> [ABOUT THIS TASK]: For each statement, state yes or no according to the Kubernetes deployment text, and quote the exact words that settle it. 1. The readiness probe waits five seconds before its first check. 2. The deployment runs two replicas. 3. For production clusters, the text recommends placing secret values directly in the manifests.

Generate base64 values with echo -n 'your-value' | base64. In a real production cluster, use something like External Secrets Operator to pull from a proper secret store rather than baking values directly into manifests.

Deployment manifest

apiVersion: apps/v1
kind: Deployment
metadata:
  name: openclaw-gateway
  namespace: openclaw
spec:
  replicas: 3
  selector:
    matchLabels:
      app: openclaw-gateway
  strategy:
    type: RollingUpdate
    rollingUpdate:
      maxUnavailable: 1
      maxSurge: 1
  template:
    metadata:
      labels:
        app: openclaw-gateway
    spec:
      containers:
      - name: gateway
        image: openclaw/openclaw:latest
        ports:
        - containerPort: 18789
        envFrom:
        - secretRef:
            name: openclaw-secrets
        volumeMounts:
        - name: config
          mountPath: /root/.openclaw
        - name: workspace
          mountPath: /root/workspace
        resources:
          limits:
            cpu: "2"
            memory: "2Gi"
          requests:
            cpu: "1"
            memory: "1Gi"
        livenessProbe:
          httpGet:
            path: /health
            port: 18789
          initialDelaySeconds: 30
          periodSeconds: 10
          failureThreshold: 3
        readinessProbe:
          httpGet:
            path: /health
            port: 18789
          initialDelaySeconds: 5
          periodSeconds: 5
      volumes:
      - name: config
        persistentVolumeClaim:
          claimName: openclaw-config-pvc
      - name: workspace
        persistentVolumeClaim:
          claimName: openclaw-workspace-pvc

Three replicas is a reasonable starting point for HA: it tolerates one pod going down (for maintenance or a crash) while still keeping two active. The liveness probe restarts the container if the gateway stops responding; the readiness probe removes a pod from the load balancer rotation until it's actually ready to serve traffic.

> [DATA SHOWN]:
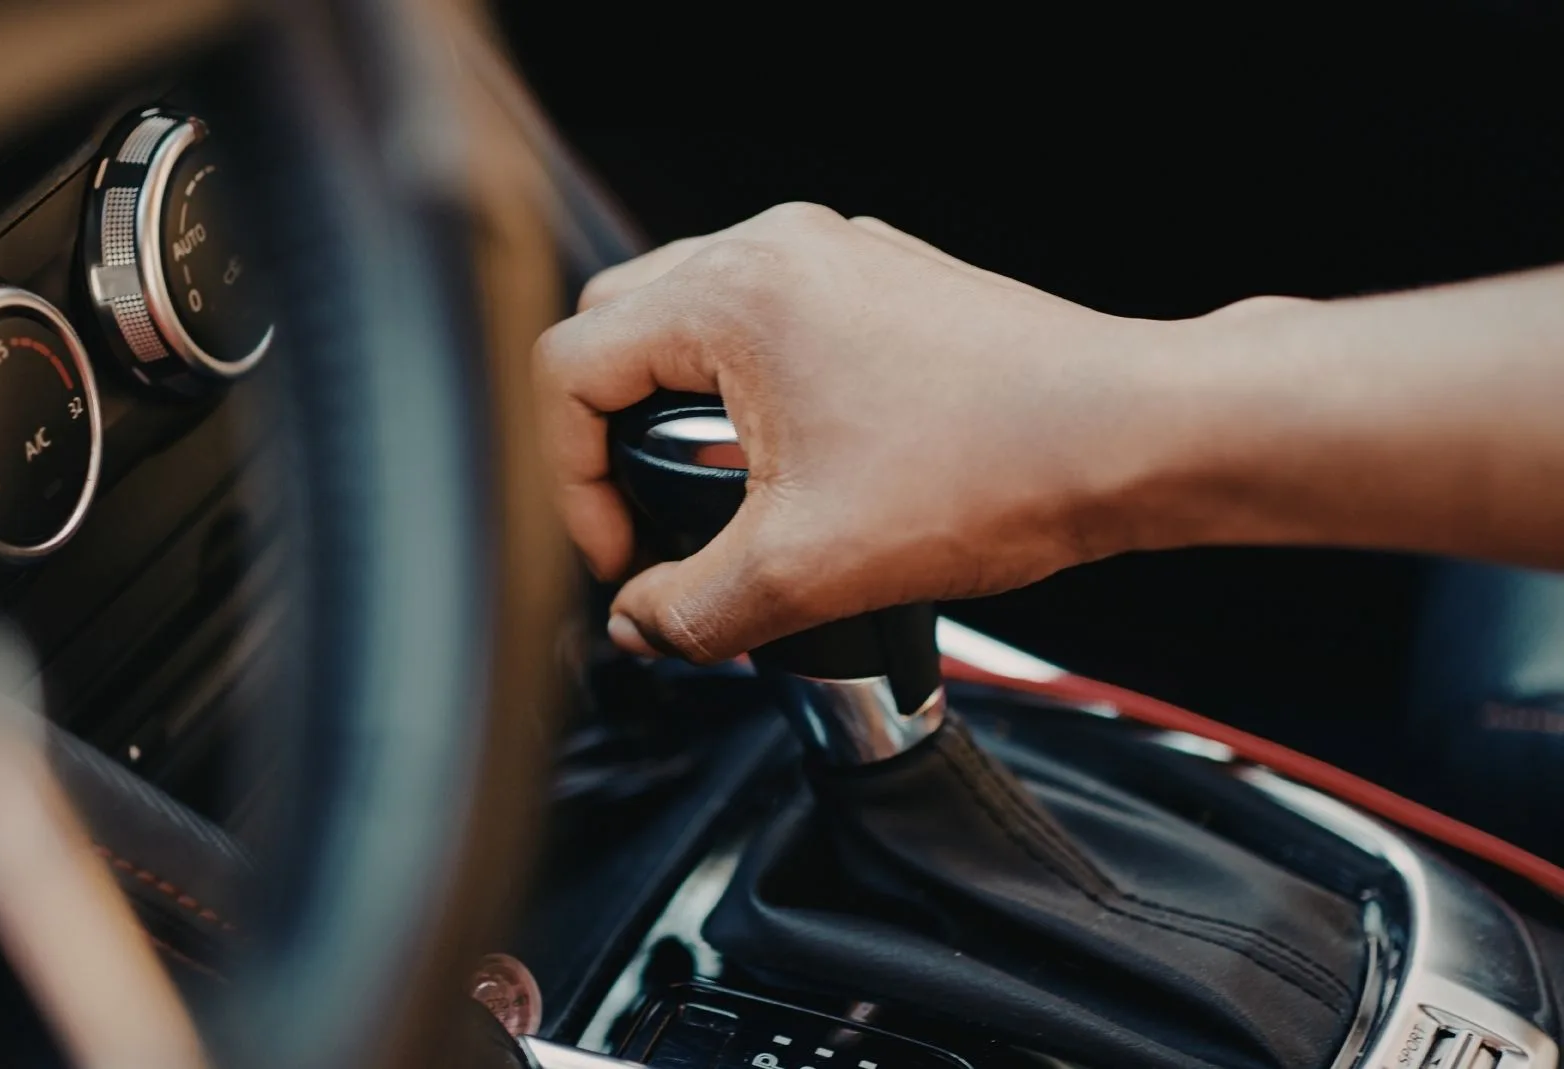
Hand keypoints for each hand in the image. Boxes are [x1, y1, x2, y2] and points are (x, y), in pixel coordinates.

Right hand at [534, 202, 1177, 662]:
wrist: (1134, 437)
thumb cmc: (997, 469)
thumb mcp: (805, 570)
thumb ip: (690, 610)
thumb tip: (639, 628)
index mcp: (734, 293)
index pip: (571, 367)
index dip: (570, 479)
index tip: (626, 553)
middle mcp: (775, 249)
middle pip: (618, 328)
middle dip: (611, 436)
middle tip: (652, 521)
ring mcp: (833, 256)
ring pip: (690, 319)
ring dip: (677, 410)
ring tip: (722, 498)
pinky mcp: (879, 281)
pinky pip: (766, 322)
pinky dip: (746, 388)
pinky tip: (794, 466)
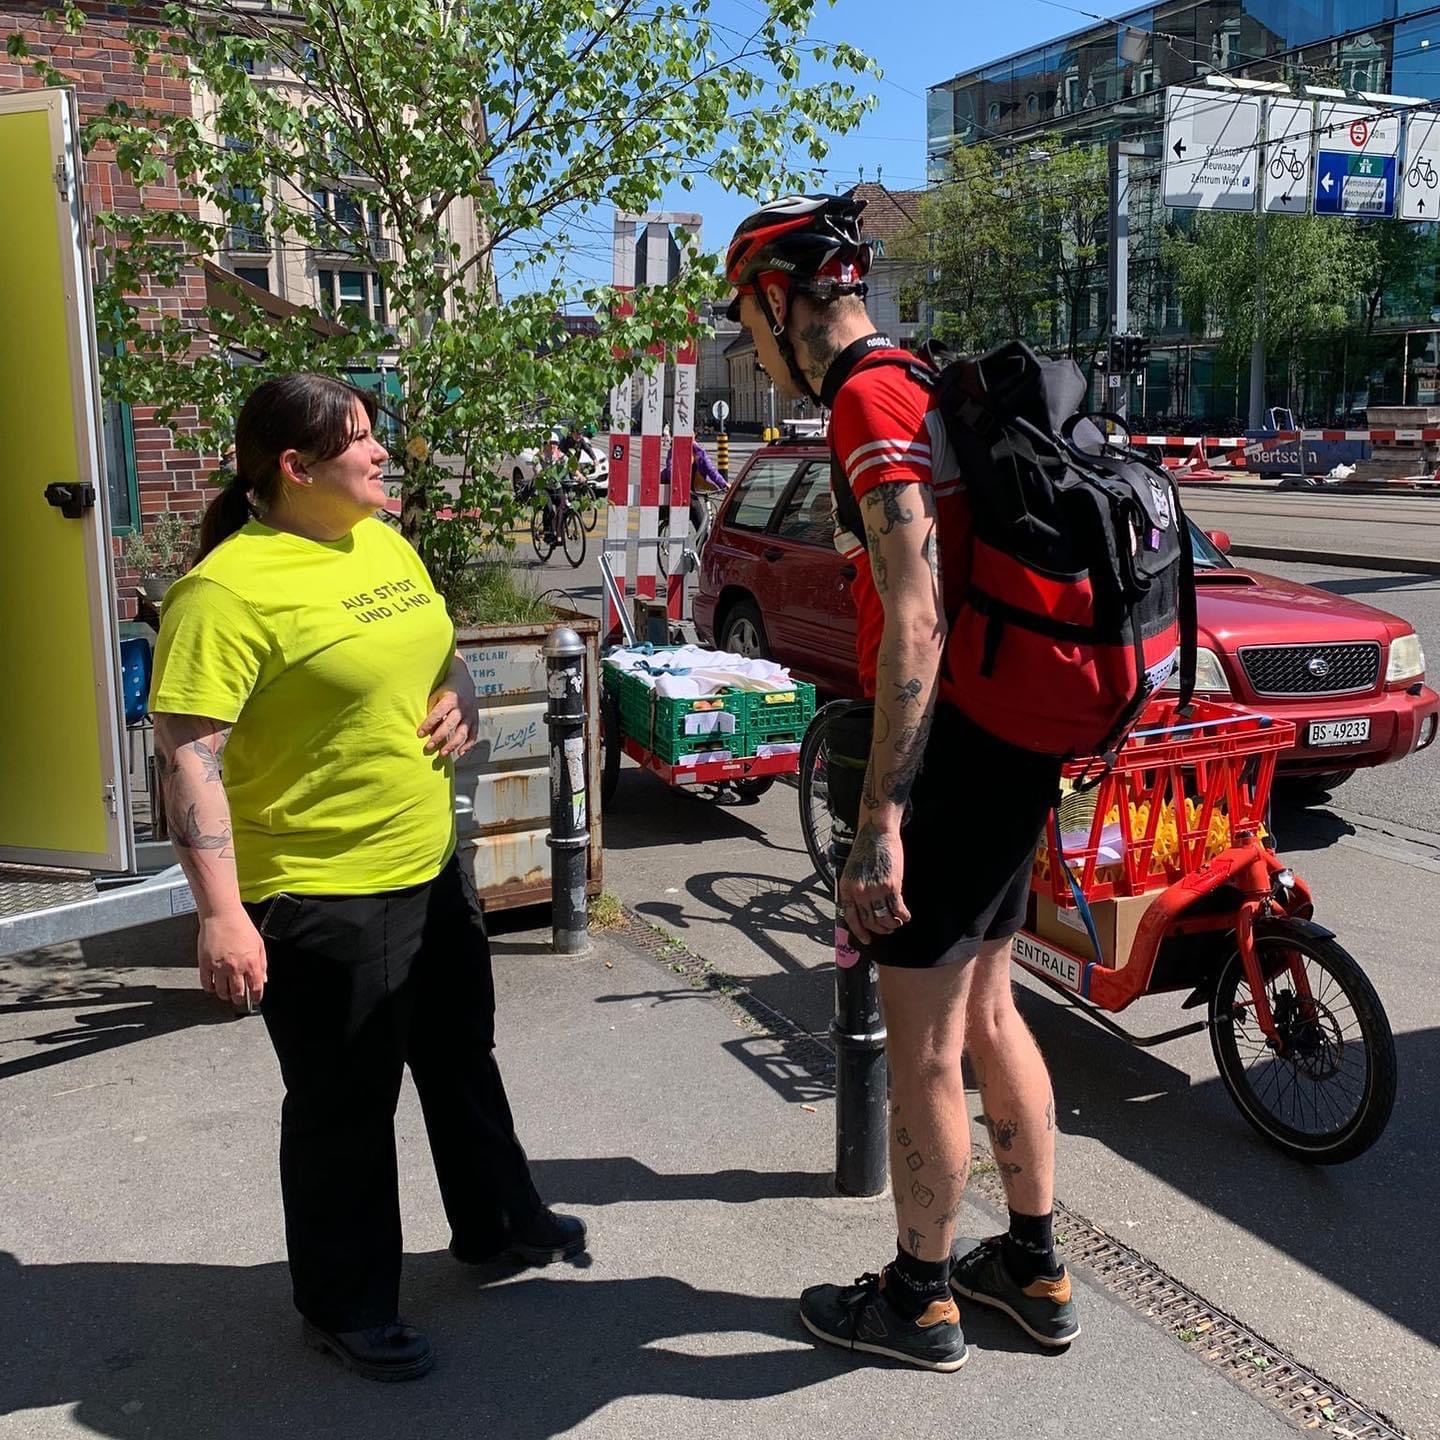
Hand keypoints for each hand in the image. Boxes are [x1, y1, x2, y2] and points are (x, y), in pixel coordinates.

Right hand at [198, 908, 266, 1007]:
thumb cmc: (240, 925)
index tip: (255, 1000)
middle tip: (240, 1000)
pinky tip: (214, 987)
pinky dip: (210, 988)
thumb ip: (262, 964)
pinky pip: (206, 984)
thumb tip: (263, 979)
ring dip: (226, 995)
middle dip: (240, 1000)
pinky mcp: (205, 965)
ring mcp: (219, 968)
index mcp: (251, 963)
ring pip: (222, 992)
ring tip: (228, 994)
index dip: (256, 997)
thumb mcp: (259, 944)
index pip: (256, 988)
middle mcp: (235, 968)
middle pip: (238, 994)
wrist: (221, 914)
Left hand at [420, 659, 478, 758]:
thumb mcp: (436, 695)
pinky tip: (460, 753)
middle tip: (429, 747)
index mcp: (450, 698)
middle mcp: (462, 707)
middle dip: (439, 737)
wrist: (464, 681)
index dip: (428, 724)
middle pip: (450, 724)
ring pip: (463, 732)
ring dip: (453, 744)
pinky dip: (468, 745)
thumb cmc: (445, 690)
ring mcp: (470, 715)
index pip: (438, 714)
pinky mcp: (475, 720)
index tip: (419, 734)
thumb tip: (424, 729)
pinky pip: (473, 734)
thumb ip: (431, 710)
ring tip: (443, 753)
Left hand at [839, 819, 910, 945]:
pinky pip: (898, 909)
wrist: (877, 834)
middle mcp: (860, 892)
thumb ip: (854, 889)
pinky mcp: (891, 886)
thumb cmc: (865, 850)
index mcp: (847, 889)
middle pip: (870, 921)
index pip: (851, 918)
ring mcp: (875, 890)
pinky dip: (903, 916)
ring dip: (892, 924)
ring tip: (897, 923)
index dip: (860, 932)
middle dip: (880, 929)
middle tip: (887, 929)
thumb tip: (860, 909)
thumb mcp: (851, 871)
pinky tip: (906, 916)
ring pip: (885, 919)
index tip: (867, 940)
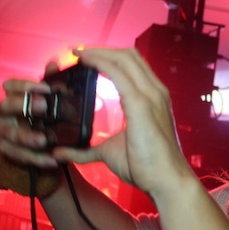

> [TASK RESPONSE]:
1. Yes: "initialDelaySeconds: 5"
2. No: "replicas: 3"
3. No: "use something like External Secrets Operator to pull from a proper secret store rather than baking values directly into manifests"